Manner and Basis of Converting Securities. 1. At the Effective Time of the Merger of Acquisition Corp. with and into Company:
a. all shares of common stock of Acquisition Corp. that shall be outstanding immediately prior to the Effective Time of the Merger shall, by virtue of the Merger, be canceled and Miracor shall be issued a total of eighty shares of common stock, $1.00 par value per share of the Company, pro rata, from the holders thereof as listed in Exhibit A hereto.
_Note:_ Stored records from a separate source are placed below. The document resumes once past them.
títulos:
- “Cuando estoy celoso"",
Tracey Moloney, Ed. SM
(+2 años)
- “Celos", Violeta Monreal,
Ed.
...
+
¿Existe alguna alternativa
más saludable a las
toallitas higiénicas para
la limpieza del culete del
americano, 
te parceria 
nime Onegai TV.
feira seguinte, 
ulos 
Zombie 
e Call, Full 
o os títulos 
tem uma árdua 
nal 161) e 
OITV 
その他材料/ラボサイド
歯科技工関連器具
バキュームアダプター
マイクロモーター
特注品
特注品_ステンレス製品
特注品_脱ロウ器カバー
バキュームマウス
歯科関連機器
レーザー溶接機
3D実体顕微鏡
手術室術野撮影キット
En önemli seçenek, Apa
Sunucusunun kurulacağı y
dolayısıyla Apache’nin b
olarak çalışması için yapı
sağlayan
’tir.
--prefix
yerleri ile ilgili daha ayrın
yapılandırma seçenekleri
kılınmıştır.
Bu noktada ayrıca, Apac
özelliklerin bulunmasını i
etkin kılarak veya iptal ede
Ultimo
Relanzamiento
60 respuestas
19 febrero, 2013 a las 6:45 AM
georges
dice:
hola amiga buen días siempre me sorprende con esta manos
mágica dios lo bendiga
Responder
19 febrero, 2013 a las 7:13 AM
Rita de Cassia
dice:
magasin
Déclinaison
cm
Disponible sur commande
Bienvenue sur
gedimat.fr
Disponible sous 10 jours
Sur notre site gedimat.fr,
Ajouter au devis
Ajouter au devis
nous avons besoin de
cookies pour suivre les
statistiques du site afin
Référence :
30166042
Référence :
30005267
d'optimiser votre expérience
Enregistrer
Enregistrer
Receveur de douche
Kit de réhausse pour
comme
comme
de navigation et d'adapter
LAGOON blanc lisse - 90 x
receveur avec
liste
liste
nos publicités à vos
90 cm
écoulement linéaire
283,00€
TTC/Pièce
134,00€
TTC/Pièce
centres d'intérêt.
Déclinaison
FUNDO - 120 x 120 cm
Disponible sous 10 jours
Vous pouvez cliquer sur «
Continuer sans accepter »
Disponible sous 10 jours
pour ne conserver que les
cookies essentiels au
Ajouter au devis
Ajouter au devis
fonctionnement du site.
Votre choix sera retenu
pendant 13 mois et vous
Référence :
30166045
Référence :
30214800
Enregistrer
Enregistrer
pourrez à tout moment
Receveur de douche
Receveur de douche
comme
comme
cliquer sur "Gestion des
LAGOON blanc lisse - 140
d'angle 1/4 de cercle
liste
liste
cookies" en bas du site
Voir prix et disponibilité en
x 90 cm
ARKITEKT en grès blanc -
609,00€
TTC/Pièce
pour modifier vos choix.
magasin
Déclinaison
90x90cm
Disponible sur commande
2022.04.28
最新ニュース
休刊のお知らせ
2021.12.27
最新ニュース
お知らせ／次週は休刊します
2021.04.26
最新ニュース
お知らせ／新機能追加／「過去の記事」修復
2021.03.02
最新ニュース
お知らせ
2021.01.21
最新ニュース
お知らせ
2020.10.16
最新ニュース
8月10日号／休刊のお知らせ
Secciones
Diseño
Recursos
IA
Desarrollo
b. Any shares of common stock of Acquisition Corp. held in the treasury of Acquisition Corp. prior to the Effective Time of the Merger shall be canceled.
2. From and after the Effective Time of the Merger, the holders of certificates representing shares of common stock of Acquisition Corp. shall cease to have any rights with respect to such certificates.
3. Eighty shares of the common stock,$1.00 par value per share of the Company, which constitutes eighty percent (80%) of the issued and outstanding of the Company before the Effective Time of the Merger shall be exchanged, pro rata and in accordance with Exhibit A hereto, for a total of 2,133,334 restricted common shares of Miracor at a price of $.60 per share, which amount shall be computed on the basis of 2.56 times the twelve month trailing EBITDA (EBITDA, is comprised of revenues less all operating expenses, net of depreciation, amortization, taxes and interest)of interest)of MRI Services, LC and Ultra Diagnostics, LLC, measured as of December 31, 1999, based upon generally accepted accounting practices; provided, however, that twenty-five percent (25%) of the total number of shares will not be issued until the reconciliation of the EBITDA as of December 31, 1999 is complete; and, provided, further that the total 2,133,334 restricted common shares may be further increased or decreased, as may be applicable, to reflect the results of the said reconciliation of the EBITDA as of December 31, 1999.